Hay una consecuencia práctica que merece destacarse antes que ninguna otra: la arena oscura absorbe el calor. En una tarde soleada llega a estar realmente demasiado caliente para caminar descalzo, bastante más caliente que la arena clara en idénticas condiciones. Aquí las sandalias o las chanclas no son un lujo, son equipamiento imprescindible.

Playa Jardin y la costa norte

Playa Jardin, en Puerto de la Cruz, es la introducción más accesible. Es una larga franja de arena negra resguardada por jardines subtropicales diseñados como parte de un proyecto en el que participó el artista lanzaroteño Cesar Manrique, y la plantación es un motivo para ir tanto como la propia playa. Cuenta con buenos servicios, la ciudad queda justo detrás y funciona muy bien como parada en una jornada por el norte más que como destino en sí mismo.

Para algo más salvaje, Playa del Bollullo se encuentra a poca distancia en coche hacia el este, al pie de los acantilados cerca de La Orotava. El acceso implica un camino estrecho y luego un sendero de bajada, lo que mantiene el número de visitantes bajo control. Playa del Socorro, en Los Realejos, es otra favorita de la costa norte, popular entre los surfistas y con un auténtico ambiente local. Ambas están notablemente más expuestas que Playa Jardin.

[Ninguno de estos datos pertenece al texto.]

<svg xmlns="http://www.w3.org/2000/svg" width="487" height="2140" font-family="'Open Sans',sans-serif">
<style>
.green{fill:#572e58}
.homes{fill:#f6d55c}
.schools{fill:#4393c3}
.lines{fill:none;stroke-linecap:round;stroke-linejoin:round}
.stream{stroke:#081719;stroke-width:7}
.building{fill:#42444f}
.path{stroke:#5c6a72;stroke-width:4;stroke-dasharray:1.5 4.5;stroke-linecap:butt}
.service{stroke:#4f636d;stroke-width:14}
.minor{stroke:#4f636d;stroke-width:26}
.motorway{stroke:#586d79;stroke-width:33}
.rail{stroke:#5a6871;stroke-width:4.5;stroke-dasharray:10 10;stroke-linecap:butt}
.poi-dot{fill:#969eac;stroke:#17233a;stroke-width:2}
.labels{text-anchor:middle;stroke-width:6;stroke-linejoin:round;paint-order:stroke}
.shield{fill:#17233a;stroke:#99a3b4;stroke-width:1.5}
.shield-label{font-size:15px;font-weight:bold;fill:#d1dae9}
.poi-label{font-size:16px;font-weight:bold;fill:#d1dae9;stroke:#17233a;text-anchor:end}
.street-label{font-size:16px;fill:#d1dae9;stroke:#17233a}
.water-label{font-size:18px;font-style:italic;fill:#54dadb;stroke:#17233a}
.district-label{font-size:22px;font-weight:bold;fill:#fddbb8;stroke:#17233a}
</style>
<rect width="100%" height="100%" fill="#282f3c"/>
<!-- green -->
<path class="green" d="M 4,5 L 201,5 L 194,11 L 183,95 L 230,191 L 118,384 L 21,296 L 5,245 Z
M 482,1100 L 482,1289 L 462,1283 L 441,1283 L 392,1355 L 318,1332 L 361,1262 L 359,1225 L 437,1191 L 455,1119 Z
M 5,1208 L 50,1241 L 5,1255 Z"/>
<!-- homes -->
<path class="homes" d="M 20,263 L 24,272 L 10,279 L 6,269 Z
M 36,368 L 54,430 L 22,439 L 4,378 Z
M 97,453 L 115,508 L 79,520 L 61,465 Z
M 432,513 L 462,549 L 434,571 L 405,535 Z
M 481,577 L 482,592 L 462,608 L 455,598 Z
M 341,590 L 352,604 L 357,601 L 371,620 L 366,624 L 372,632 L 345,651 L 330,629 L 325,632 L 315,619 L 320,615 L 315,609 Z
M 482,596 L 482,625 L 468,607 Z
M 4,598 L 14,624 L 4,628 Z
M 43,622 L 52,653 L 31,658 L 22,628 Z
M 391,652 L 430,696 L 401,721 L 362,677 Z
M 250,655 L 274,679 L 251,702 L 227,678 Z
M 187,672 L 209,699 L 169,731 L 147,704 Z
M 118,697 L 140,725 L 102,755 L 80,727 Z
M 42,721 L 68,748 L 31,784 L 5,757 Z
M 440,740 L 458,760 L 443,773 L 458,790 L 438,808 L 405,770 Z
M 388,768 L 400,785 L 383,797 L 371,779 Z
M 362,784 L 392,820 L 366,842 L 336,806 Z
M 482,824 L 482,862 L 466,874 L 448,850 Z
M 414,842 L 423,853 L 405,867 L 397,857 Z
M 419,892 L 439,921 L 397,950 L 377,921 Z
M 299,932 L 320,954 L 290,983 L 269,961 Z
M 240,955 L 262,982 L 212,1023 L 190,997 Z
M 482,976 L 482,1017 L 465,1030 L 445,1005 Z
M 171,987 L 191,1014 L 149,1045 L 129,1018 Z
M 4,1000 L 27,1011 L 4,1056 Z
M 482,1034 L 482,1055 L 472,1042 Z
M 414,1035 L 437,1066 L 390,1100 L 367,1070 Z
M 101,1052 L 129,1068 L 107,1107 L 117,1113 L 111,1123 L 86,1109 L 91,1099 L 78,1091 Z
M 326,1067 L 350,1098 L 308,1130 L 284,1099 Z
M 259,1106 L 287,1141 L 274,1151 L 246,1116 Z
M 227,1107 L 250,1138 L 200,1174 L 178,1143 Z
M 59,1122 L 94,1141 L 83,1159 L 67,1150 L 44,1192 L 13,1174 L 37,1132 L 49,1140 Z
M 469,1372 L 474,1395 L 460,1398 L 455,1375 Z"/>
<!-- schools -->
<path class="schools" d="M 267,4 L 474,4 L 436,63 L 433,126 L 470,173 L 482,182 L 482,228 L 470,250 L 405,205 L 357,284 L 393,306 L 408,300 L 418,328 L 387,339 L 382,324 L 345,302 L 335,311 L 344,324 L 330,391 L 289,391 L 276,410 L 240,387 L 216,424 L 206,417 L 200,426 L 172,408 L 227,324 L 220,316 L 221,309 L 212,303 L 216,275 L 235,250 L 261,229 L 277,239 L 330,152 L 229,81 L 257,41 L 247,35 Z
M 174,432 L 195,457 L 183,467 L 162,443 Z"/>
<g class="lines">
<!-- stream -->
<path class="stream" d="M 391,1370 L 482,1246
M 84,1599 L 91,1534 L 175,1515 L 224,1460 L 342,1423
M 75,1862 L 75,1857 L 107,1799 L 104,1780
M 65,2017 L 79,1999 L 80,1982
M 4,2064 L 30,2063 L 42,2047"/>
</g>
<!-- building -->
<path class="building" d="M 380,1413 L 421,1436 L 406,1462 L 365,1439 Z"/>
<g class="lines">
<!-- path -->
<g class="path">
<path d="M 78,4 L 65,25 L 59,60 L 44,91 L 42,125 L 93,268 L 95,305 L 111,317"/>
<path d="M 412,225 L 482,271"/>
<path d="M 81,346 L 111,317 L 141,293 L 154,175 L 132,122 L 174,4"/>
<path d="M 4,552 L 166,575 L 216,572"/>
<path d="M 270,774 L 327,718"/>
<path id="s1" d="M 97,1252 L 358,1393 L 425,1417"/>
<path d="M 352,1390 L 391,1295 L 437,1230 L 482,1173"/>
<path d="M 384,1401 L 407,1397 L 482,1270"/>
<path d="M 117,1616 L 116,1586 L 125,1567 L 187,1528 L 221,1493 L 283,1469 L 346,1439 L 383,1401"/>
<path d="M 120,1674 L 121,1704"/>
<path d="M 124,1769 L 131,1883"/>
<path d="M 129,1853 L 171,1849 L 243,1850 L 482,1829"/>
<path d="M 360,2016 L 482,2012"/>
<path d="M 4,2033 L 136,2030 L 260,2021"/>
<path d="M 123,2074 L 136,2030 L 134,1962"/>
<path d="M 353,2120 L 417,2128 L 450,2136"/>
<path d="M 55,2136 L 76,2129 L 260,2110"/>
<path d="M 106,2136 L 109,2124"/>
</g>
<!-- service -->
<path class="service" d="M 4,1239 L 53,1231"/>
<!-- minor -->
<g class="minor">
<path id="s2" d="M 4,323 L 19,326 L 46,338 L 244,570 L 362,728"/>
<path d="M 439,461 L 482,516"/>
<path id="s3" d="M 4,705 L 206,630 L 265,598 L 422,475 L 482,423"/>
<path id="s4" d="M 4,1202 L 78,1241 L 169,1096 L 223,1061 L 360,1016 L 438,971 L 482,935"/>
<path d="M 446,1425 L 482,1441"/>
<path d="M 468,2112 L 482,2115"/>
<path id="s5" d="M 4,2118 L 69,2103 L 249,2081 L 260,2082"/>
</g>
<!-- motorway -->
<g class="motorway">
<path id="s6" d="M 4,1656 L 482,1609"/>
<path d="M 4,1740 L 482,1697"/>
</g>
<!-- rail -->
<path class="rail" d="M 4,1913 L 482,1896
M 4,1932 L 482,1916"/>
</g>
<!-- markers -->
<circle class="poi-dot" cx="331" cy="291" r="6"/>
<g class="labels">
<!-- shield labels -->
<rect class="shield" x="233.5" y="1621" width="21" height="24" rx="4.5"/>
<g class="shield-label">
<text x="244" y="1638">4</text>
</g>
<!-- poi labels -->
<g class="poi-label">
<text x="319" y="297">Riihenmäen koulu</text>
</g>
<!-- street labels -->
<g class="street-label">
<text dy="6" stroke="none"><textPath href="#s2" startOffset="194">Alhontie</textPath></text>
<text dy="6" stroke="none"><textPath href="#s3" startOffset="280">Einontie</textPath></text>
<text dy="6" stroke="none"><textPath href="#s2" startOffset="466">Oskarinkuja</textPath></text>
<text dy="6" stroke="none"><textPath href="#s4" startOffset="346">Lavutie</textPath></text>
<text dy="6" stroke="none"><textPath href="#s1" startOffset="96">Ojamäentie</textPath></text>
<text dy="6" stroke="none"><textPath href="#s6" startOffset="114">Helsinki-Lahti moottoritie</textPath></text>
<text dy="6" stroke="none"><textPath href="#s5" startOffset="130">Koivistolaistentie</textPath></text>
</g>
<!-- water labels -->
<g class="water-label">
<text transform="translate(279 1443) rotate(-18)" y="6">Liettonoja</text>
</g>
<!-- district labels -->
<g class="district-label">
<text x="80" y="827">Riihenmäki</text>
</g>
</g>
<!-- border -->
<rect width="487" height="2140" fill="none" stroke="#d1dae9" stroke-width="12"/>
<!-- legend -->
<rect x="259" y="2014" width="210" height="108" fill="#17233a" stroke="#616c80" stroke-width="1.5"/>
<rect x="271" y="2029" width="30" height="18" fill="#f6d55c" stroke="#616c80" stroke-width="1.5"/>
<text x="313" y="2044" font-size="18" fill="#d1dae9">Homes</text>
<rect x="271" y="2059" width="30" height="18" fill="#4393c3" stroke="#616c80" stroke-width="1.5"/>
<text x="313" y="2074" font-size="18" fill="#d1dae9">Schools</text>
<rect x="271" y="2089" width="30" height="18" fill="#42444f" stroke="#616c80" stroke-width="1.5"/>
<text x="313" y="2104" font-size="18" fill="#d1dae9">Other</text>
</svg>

Más al este todavía, la costa de Anaga ofrece las versiones más espectaculares. Almaciga y Benijo son playas de arena negra bajo escarpadas crestas verdes, con roques emergiendo mar adentro y prácticamente ninguna construcción a la vista. Son impresionantes, y también son mar de verdad. Aquí el Atlántico genera fuertes corrientes y un intenso rompiente en la orilla, y estas playas con frecuencia no son aptas para el baño. Ve por el entorno, atiende a las banderas y trata al mar con respeto.

Calas tranquilas en el sur

El suroeste tiene aguas más calmadas y un tiempo fiablemente mejor, y también tiene arena negra. Playa de la Arena, en Puerto de Santiago, es la más destacada: una bahía compacta de arena oscura con aguas transparentes y por lo general apacibles, bien cuidada y con los acantilados de Los Gigantes a pocos minutos más arriba por la costa. Es un lugar ideal para pasar la tarde y una combinación natural con una ruta por los acantilados.

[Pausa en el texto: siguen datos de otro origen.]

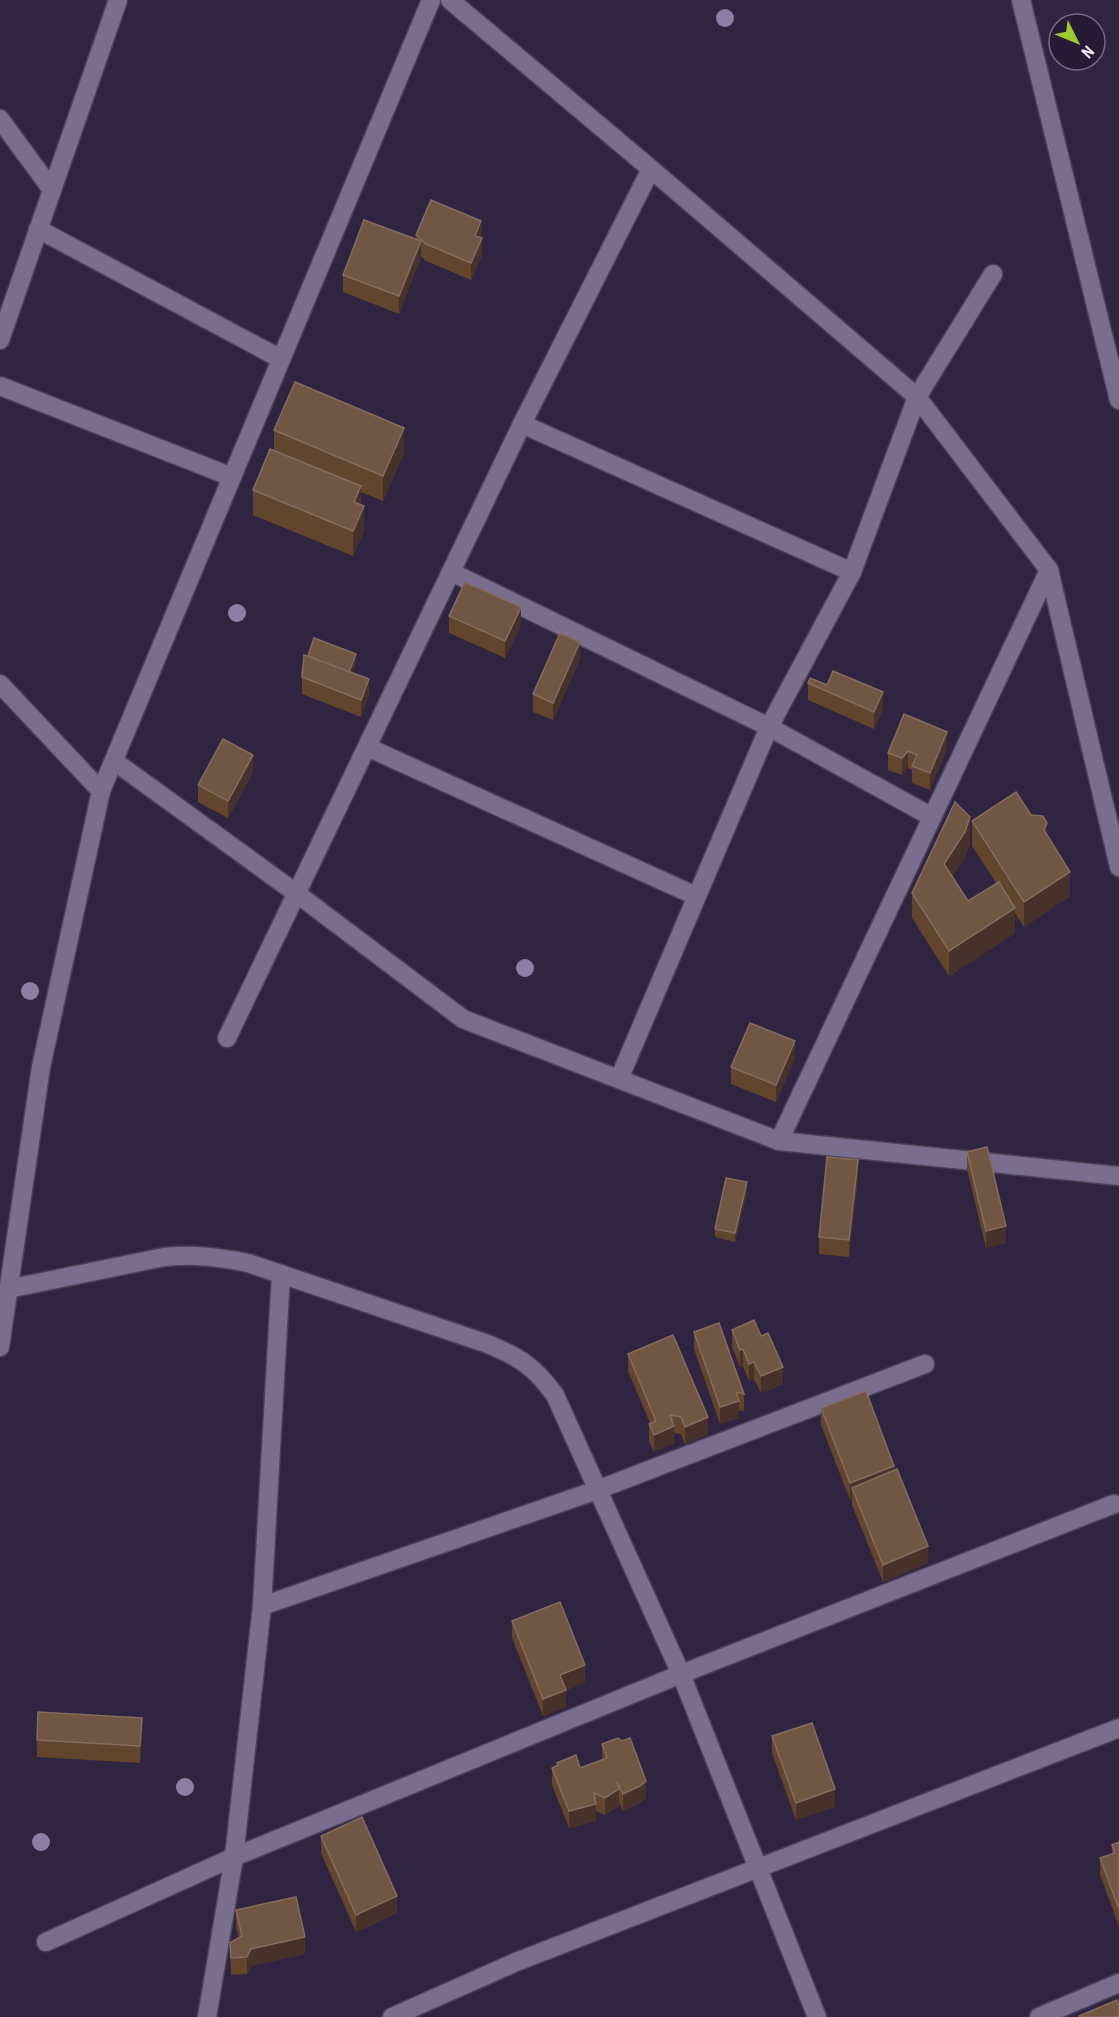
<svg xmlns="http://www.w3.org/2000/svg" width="1119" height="2017" viewBox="0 0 1119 2017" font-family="'Roboto Condensed',sans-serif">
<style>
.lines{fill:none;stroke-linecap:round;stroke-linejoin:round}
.street-casing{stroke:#4c4159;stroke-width:21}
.street{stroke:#7b6d8e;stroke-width:18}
.tree{fill:#8e7da5}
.wall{fill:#61452c}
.shaded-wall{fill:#47312b}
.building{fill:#705743;stroke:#846d5f;stroke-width:1.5}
</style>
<rect width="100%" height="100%" fill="#312440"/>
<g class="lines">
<defs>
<g id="street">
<path d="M450,0L651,169L917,397L1049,570L1119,867"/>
<path d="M1021,0L1119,400"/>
<path d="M0,119L52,190"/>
<path d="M38,229L281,359"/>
<path d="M0,340L118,0"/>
<path d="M0,386L232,477"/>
<path d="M522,424L852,572"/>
<path d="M451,572L769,727L932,817"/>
<path d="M0,684L101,791"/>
<path d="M367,747L696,896"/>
<path d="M114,761L296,893L463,1019L779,1141L1119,1176"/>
<path d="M227,1038L522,424L651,169"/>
<path d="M619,1079L769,727L852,572L917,397L993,274"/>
<path d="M779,1141L1049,570"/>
<path d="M8,1289L164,1257C194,1254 219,1257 248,1263L485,1343C518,1356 534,1366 555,1395L681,1674L817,2017"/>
<path d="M0,1347L41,1067L101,791L431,0"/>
<path d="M262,1606L597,1490L925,1364"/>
<path d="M46,1942L234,1857L681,1674L1114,1504"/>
<path d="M207,2017L234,1857L262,1606L281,1274"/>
<path d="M392,2017L516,1962L1119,1728"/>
<path d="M1039,2017L1119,1983"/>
</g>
</defs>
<use href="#street" class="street-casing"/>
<use href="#street" class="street"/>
</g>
<g class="tree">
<circle cx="725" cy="18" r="9"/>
<circle cx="237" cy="613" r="9"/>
<circle cx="525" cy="968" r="9"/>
<circle cx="30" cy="991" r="9"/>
<circle cx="185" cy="1787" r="9"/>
<circle cx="41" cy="1842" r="9"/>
</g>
<g class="wall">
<path d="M481,221L482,255L471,280L426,261L421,256L399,314L343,292V275L416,240V235Z"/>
<path d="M274,430L404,453L383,501L361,492V505L364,531L353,556L253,515V490L274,450Z"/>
<path d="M449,616L521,624L505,658L449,633Z"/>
<path d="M308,656L356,662L352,673L369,696L361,717L302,694V677Z"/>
<path d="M580,659L553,720L533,712V694Z"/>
<path d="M808,683L883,709L874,729L808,700Z"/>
<path d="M947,749L930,790L912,783V770L908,768L902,775L888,770V753Z"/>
<path d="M253,772L228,818L198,802V785Z"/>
<path d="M1031,815L1047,836L1070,896L1024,927L1015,913V933L949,976L912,918V893L970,842L965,857L952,877L968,901L996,883L972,846V821Z"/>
<path d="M795,1058L776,1102L731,1084V1067Z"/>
<path d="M967,1152L1006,1243L986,1248L967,1169Z"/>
<path d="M858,1177L849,1257L819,1254V1237Z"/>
<path d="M747,1191L735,1242L715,1237V1229Z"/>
<path d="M732,1330L783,1384L761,1393L754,1379L749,1381L743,1366L740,1367L732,1347Z"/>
<path d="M694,1332L744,1394V1411L739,1410V1418L720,1424L694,1349Z"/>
<path d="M628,1354L708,1434L685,1444L681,1434L674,1433V1443L654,1452L649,1441V1424L650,1423L628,1371Z"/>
<path d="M821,1408L894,1470L928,1563L883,1582L852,1505V1499L850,1500L821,1425Z"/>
<path d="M512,1621L585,1682L566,1690V1707L543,1716L512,1638Z"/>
<path d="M142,1735L140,1763L37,1757V1740Z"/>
<path d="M772,1736L835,1807L796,1820L772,1753Z"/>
<path d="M602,1744L646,1798L640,1803L623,1811L619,1802V1806L605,1815L596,1811V1821L569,1828L552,1785V1768L557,1766V1763L580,1768L602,1760Z"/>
<path d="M321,1836L397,1913L356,1932L321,1853Z"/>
<path d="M1119,1842V1926L1100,1875V1858L1112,1854V1845Z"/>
<path d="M236,1910L305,1954L251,1966L247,1974L231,1975L230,1943L239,1938L236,1927Z"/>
</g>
<g class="shaded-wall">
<path d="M481,221L482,255L471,280V263L475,236Z"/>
<path d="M421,241V258L399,314V296Z"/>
<path d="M404,428V453L383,501V476Z"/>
<path d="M361,486V511L354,502Z"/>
<path d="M364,506V531L353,556V531Z"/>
<path d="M521,607V624L505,658V641Z"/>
<path d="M580,642V659L553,720V703Z"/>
<path d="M356,654V662L348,684V675Z"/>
<path d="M369,679V696L361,717V700Z"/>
<path d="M883,692V709L874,729V712Z"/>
<path d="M947,732V749L930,790V773Z"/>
<path d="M908,751V768L902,775V758Z"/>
<path d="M253,755V772L228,818V801Z"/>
<path d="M970,817V842L965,857L944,889V864Z"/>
<path d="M1047,823V847L1044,830Z"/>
<path d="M1070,872V896L1024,927V902Z"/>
<path d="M1015,908V933L949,976V951Z"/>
<path d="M795,1041V1058L776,1102V1085Z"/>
<path d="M858,1160V1177L849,1257V1240Z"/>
<path d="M747,1182V1191L735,1242V1233Z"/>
<path d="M1006,1226V1243L986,1248V1231Z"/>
<path d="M743,1349V1366L740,1367V1350Z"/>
<path d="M754,1362V1379L749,1381V1364Z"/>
<path d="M783,1367V1384L761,1393V1376Z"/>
<path d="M739,1401V1418L720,1424V1407Z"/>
<path d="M708,1417V1434L685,1444V1427Z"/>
<path d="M674,1426V1443L654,1452V1435Z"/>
<path d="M894,1466V1483L852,1488V1499L850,1500V1483Z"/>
<path d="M928,1546V1563L883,1582V1565Z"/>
<path d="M585,1665V1682L560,1692V1675Z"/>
<path d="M566,1690V1707L543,1716V1699Z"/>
<path d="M142,1718V1735L140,1763V1746Z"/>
<path d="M646,1781V1798L640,1803L623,1811V1794Z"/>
<path d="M619,1789V1806L605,1815V1798Z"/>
<path d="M835,1789V1807L796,1820V1803Z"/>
<path d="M596,1804V1821L569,1828V1811Z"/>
<path d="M397,1896V1913L356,1932V1915Z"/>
<path d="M305,1937V1954L251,1966L247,1974V1957L251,1949Z"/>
</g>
<g class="building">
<path d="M431,200L481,221L475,236L482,238L471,263L426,244L416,235Z"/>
<path d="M364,220L421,241L399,296L343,275Z"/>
<path d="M295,382L404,428L383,476L274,430Z"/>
<path d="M270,449L361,486L354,502L364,506L353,531L253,490Z"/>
<path d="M465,582L521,607L505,641L449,616Z"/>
<path d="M560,633L580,642L553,703L533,694Z"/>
<path d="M314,638L356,654L349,672L308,656Z"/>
<path d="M304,655L369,679L361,700L302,677Z"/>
<path d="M833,671L883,692L874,712L808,683L810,678L827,685Z"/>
<path d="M904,714L947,732L930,773L912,766L917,755L908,751L902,758L888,753Z"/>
<path d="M223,739L253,755L228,801L198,785Z"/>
<path d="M1016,792L1031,815L1043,816L1047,823L1044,830L1070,872L1024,902L972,821Z"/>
<path d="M955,802L970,817L965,832L944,864L968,901L999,882L1015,908L949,951L912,893Z"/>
<path d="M750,1023L795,1041L776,1085L731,1067Z"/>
<path d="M987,1147L1006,1226L986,1231L967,1152Z"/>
<path d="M827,1157L858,1160L849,1240L819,1237Z"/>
<path d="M726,1178L747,1182L735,1233L715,1229Z"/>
<path d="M754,1320L761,1336L768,1333L783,1367L761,1376L754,1362L749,1364L743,1349L740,1350L732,1330Z"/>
<path d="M719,1323L744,1394L736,1392L739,1401L720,1407L694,1332Z"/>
<path d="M673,1335L708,1417L685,1427L681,1417L670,1415L674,1426L654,1435L649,1424L656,1421L628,1354Z"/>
<path d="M866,1391L894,1466L850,1483L821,1408Z"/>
<path d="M897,1469L928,1546L883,1565L852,1488Z"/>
<path d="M560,1602L585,1665L560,1675L566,1690L543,1699L512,1621Z"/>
<path d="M38,1712L142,1718L140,1746L37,1740Z"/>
<path d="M812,1723L835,1789L796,1803L772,1736Z"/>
<path d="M618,1738L622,1741L630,1738L646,1781L640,1786L623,1794L617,1782L619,1789L605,1798L594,1793L596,1804L569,1811L552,1768L558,1765L557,1763L576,1755L580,1768L607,1758L602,1744Z"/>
<path d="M362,1817L397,1896L356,1915L321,1836Z"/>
<path d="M1119,1842V1909L1100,1858L1115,1853L1112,1845Z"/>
<path d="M296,1897L305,1937L251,1949L247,1957L231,1958L230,1943L242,1936L236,1910Z"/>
<path d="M1117,2000L1119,2004V2017H1080L1079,2016Z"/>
</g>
<g transform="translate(1077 42) rotate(133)"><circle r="28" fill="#271a35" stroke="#776c84" stroke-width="1.5"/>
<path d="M0-4.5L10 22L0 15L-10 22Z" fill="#9fca2d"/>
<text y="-9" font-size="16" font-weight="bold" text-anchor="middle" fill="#efe7fa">N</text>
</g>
</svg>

Cerca, Alcala cuenta con una pequeña playa oscura junto a un puerto en funcionamiento y una plaza genuinamente agradable, lo que la convierte en una parada para comer mejor que la de la mayoría de los grandes complejos turísticos. Estos rincones más pequeños recompensan la flexibilidad que te da un coche, porque son incómodos de alcanzar en transporte público y rara vez aparecen en los itinerarios organizados.

Conviene saber que muchas de las playas del sur más conocidas, en torno a Playa de las Americas y Costa Adeje, son doradas y no negras, y en varios casos la arena fue traída de fuera. No tienen nada de malo, pero si lo que buscas es el aspecto volcánico, conduce un poco más hacia el oeste o el norte.

Aparcamiento, mareas y qué llevar

El aparcamiento es la principal limitación. Las playas populares se llenan a media mañana en temporada alta, y las más pequeñas a menudo solo tienen sitio para un puñado de coches al final de un camino estrecho. Llega temprano o llega tarde; el mediodía es lo peor de ambos mundos. Nunca bloquees un camino o una zona de giro, porque son vías de uso diario para quienes viven allí.

Comprueba las banderas siempre, en cada playa, incluidas las que ya hayas visitado. Las condiciones en la costa norte cambian rápidamente y una playa que estaba en calma por la mañana puede ser peligrosa por la tarde. Donde no haya socorrista, sé prudente. Las mareas también importan más en las calas pequeñas, algunas de las cuales encogen considerablemente con la marea alta.

Lleva calzado para la arena caliente, más agua de la que pienses beber y una toalla que no te importe que se vuelva gris, porque la fina arena volcánica se adhiere a todo. Con un coche descapotable, lleva una bolsa para cualquier objeto suelto y recuerda que el habitáculo se calienta muchísimo cuando se aparca al sol directo. No dejes nada a la vista en el interior, sube la capota mientras estés lejos del coche y disfruta del regreso por la costa con la luz más suave del final de la tarde.